An encoder algorithm error occurred.



Remedy:

  • Power off and power on the servo drive several times.

  • If the warning persists, the encoder is faulty. Replace the servo motor.
Er.990
Power input phase loss warning
Cause:


Single-phase power is applied to a three-phase drive (allowed for <1kW), but the warning (200A-01h) is enabled.



Remedy:

  • If connected to three-phase power: Rectify wiring (treat as Er.420 Power cable phase loss).

  • If single-phase input is intended: Set 200A-01h to 0 to disable the warning.
Er.998
Homing mode setting incorrect
Cause:


The homing mode set in 0x6098h is incorrect or not supported (15/16/31/32).



Remedy:

  • View the setting of 6098h.

  • Set 6098h correctly.
Internal Faults

Er.602: Angle auto-tuning failure

Er.220: Phase sequence incorrect

Er.A40: Motor auto-tuning failure

Er.111: Internal parameter abnormal

Cause:


Various internal system failures.



Remedy:

  • Contact Inovance for technical support.
Er.D09
Software upper/lower limit setting incorrect
Cause:


The lower limit of software position is larger than the upper limit.



Remedy:

  • View settings of 607D-01h and 607D-02h.

  • Set 607Dh correctly.

  • Ensure 607D-1h < 607D-2h.
Er.D10
Home offset setting incorrect
Cause:


The home offset is set outside the software position lower/upper limit.



Remedy:

  • View settings of 607D-01h, 607D-02h, and 607Ch.

  • Set 607D correctly.

  • Ensure 607D-01h ≤ 607Ch ≤ 607D-02h.
Er.E08
Synchronization loss
Cause:


The master’s synchronization signal is abnormal during communication.



Remedy:

  • Use shielded twisted pair cables for communication.

  • Ensure the servo drive is well grounded.

  • Check the Ethernet port and network connection status.

  • Identify synchronization performance of the host.

  • Increase the permissible interruption loss times (200C-2Dh) of the slave.

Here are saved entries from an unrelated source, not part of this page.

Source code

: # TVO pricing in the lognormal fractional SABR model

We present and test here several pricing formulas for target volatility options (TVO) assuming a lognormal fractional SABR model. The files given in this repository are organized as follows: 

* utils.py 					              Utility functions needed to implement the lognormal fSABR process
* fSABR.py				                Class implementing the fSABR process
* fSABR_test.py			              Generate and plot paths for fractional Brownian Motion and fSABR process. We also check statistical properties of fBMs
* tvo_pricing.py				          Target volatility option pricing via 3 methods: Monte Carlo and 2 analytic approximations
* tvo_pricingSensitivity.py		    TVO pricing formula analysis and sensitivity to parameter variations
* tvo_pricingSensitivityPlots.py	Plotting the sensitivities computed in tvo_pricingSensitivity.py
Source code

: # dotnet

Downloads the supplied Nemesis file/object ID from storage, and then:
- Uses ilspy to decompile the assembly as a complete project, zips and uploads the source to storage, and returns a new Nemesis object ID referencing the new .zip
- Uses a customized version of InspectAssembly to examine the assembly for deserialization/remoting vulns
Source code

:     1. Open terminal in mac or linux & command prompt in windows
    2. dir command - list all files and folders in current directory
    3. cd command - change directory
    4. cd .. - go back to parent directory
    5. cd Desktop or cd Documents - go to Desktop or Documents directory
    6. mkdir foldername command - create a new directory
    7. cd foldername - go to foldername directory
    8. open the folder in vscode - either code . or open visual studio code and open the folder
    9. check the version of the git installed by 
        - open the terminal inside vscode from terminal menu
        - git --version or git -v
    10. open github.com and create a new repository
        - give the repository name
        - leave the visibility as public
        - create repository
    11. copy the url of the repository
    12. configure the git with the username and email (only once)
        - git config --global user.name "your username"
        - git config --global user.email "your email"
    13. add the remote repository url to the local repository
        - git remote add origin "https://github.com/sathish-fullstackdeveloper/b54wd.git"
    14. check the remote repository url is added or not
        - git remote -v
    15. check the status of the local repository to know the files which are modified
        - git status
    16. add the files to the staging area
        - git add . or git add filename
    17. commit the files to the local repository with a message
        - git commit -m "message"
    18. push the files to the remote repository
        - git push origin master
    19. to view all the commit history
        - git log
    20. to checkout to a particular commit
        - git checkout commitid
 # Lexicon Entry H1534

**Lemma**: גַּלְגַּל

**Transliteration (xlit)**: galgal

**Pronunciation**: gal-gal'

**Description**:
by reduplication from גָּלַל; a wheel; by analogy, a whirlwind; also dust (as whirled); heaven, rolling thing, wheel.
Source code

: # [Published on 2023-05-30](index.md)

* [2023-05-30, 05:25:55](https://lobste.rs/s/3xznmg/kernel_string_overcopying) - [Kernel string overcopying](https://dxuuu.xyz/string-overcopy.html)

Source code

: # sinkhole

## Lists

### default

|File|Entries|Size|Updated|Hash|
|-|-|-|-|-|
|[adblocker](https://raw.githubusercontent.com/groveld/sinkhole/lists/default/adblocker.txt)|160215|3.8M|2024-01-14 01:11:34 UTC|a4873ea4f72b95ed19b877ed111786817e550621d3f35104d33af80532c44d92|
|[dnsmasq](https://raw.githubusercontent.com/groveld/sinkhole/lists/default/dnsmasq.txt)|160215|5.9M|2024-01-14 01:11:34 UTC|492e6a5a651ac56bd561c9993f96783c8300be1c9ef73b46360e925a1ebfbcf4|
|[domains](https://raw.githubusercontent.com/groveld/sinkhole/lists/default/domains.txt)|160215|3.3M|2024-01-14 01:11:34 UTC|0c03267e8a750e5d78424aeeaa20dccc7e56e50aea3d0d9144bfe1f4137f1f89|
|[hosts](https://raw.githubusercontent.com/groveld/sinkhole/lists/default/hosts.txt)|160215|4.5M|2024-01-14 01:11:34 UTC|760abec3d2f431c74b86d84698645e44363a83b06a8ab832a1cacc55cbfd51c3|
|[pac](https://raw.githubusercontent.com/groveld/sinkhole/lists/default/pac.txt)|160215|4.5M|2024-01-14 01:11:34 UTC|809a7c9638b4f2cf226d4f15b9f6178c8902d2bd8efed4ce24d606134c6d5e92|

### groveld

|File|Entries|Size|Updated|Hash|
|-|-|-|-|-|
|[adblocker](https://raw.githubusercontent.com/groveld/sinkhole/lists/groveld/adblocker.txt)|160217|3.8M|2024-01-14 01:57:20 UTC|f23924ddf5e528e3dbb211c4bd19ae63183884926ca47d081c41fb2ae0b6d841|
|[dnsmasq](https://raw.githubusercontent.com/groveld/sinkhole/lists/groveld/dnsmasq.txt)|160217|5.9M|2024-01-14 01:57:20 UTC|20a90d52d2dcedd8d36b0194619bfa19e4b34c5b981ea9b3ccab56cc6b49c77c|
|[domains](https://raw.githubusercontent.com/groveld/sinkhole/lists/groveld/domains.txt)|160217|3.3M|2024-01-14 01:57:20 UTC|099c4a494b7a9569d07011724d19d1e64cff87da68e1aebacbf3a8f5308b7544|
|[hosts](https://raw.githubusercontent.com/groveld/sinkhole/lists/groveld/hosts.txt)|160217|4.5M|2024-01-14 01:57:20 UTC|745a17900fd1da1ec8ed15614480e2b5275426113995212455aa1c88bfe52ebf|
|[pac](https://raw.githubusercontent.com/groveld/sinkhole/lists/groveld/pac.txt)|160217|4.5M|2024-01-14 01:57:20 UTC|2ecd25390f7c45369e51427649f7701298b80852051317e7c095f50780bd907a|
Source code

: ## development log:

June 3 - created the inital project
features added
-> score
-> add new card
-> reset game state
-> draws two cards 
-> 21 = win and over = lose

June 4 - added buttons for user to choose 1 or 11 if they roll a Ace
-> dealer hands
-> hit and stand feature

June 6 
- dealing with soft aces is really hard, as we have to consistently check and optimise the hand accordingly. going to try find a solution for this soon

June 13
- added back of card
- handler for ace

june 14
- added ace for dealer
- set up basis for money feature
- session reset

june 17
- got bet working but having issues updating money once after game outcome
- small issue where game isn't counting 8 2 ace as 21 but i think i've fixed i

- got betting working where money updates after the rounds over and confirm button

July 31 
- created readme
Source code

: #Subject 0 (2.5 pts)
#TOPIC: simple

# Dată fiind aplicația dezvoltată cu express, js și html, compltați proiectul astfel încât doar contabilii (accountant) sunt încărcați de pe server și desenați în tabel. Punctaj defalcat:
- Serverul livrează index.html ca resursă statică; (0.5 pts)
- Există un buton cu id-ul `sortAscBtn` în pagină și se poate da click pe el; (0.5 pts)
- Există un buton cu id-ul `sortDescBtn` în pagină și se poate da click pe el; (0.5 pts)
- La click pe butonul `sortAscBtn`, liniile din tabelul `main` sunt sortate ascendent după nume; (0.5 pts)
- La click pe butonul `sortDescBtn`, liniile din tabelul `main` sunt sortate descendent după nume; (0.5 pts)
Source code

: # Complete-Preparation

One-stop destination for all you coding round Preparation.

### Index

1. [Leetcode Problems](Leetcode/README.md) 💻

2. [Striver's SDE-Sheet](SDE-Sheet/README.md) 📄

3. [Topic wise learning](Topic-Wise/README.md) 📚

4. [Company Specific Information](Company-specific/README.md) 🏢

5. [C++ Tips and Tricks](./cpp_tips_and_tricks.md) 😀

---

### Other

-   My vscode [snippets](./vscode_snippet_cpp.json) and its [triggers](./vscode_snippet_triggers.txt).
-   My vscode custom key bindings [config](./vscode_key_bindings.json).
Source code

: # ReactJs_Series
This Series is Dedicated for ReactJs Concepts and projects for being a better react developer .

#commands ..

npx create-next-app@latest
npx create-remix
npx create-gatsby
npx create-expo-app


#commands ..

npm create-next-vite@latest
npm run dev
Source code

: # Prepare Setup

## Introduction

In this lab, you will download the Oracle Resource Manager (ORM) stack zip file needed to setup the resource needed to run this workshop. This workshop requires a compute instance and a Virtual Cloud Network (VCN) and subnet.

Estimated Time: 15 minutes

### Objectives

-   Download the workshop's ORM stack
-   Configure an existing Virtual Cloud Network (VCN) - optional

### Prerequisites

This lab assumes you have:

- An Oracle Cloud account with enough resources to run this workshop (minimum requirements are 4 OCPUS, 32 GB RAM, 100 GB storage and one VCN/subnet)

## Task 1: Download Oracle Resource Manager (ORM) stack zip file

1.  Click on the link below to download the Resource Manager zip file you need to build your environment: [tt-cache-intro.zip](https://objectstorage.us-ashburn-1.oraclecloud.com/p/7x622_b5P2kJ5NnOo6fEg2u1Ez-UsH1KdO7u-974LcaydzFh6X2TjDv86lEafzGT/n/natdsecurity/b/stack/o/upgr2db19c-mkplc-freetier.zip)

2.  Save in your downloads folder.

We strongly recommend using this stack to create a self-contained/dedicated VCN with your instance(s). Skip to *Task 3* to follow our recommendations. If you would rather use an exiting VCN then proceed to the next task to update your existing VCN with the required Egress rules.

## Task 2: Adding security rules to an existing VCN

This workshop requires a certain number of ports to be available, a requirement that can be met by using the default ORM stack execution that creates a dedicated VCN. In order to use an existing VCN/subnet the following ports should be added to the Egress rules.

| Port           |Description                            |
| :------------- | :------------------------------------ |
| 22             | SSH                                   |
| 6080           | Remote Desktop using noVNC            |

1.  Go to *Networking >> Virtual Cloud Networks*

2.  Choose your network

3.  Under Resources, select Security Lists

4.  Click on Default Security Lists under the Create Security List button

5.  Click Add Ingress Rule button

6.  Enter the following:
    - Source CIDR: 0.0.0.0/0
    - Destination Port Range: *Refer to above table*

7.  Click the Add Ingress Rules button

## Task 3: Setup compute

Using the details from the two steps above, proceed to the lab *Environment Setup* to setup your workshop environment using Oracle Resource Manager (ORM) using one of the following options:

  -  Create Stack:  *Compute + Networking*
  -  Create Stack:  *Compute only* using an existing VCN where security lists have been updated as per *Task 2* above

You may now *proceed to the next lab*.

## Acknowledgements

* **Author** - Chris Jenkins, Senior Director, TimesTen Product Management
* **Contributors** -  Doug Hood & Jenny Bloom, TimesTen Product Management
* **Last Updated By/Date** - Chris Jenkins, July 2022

  • Check the network status switchover program of the host.
Er.E11
The XML configuration file is not burnt
Cause:


The device configuration file is missing, or the slave ID scanned by the host is empty.



Remedy:

  • Burn the device configuration file.

  • If the issue persists, replace the servo drive.
Er.E12
Network initialization failure
Cause:


FPGA firmware not burnt, equipment configuration file not burnt, or hardware fault.



Remedy:

  • Check if 2001-02h is 01XX.Y; burn FPGA firmware if needed.

  • Burn the equipment configuration file.

  • Replace the servo drive.
Er.E13
Synchronization cycle setting incorrect
Cause:


The synchronization cycle is not an integral multiple of 125 us or 250 us.



Remedy:

  • Modify the synchronization cycle to an integral multiple of 125 us or 250 us.
Er.E15
Synchronization cycle error being large
Cause:


The synchronization cycle error exceeds the threshold.



Remedy:

  • Measure synchronization cycle via oscilloscope.

  • Increase 200C-2Dh and test.

  • If fault persists, set 200C-2Ch to 2.